Fitch revised its budget deficit projection to 6.5 per cent of GDP for 2020 and 6.2 per cent for 2021, which are higher than the authorities’ estimates, from 5 per cent previously in both years.
However the Finance Ministry in a statement said that the recent rating action by Fitch was hastily done without considering facts on the ground.
“Such action is untimely and constitutes a rush to judgement. This rating decision has mainly been based on the hypothesis that Sri Lanka would shift away from the revenue-based fiscal consolidation stance, thereby causing risks to debt sustainability. The authorities would like to stress that such a hypothesis is grossly ill-informed as the Fitch’s estimates on the fiscal impact of the recent tax changes announced by the Government are based on erroneous and linear assumptions. Such a mistakenly estimated revenue impact of the recent tax policy measures has suggested an increase in the budget deficit, hence, an elevated path for government debt over the medium-term. However, what is lacking throughout the Fitch’s analysis is the impact of offsetting measures that the Government is undertaking to meet any revenue loss, and lack of due recognition of the favourable macroeconomic impact that such policies would deliver over the medium-term,” the Ministry said.
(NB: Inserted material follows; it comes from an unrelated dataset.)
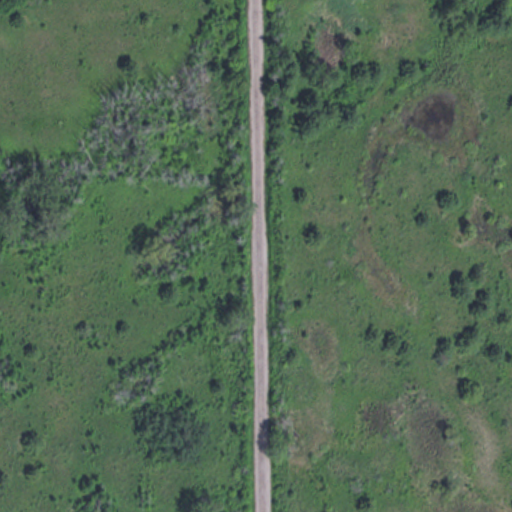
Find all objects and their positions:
road: (252, 256)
First and foremost, the Ministry said it needs to be expressed clearly that the recently announced tax measures aim to stimulate the economy to a speedy recovery from the current economic slowdown in the flagging global economy, while enabling conducive environment to regain business confidence. The recently announced measures will augment the aggregate demand by simplifying the tax system coupled with the reduction/offsetting certain taxes.
“we expect the tax measures announced, will help to boost the economic activities including agriculture, tourism, construction and other services sectors which will provide an impetus to achieve 4.0-4.5 per cent growth in 2020,” it said.
“The impact of the recent policy measures is less significant than portrayed by Fitch due to the following reasons. The Financial VAT which constitutes almost 15 per cent of the VAT revenue remains unchanged at 15 per cent. The potential loss of VAT revenue from cigarettes and liquor which accounts for almost 10 per cent of the VAT revenue has already been eliminated by the upward adjustment of the Excise Duty on cigarettes and liquor, thereby recouping almost 25 per cent of the revenue loss due to the reduction of VAT rate. The impact of removal of NBT from import activities is revenue neutral due to the upward adjustment of Ports and Airports Development Levy (PAL) to 10 per cent from 7.5 per cent. Although the PAYE tax has been removed, it has been replaced by income tax at a higher threshold. While Withholding tax (WHT) has been removed, it has never been a final tax which could be set off against income tax,” the statement said.
The Ministry also said it is important to note that the Government has already taken measures to curtail government expenditure, which would largely complement the impact of revenue reforms.
“In the circumstances, we strongly believe that it is highly untimely for rating agencies to speculate negatively over the performance of the Sri Lankan economy and its outlook without appropriately analysing the effects of all the policy measures introduced by the newly formed government which has been in office merely for one month,” it said.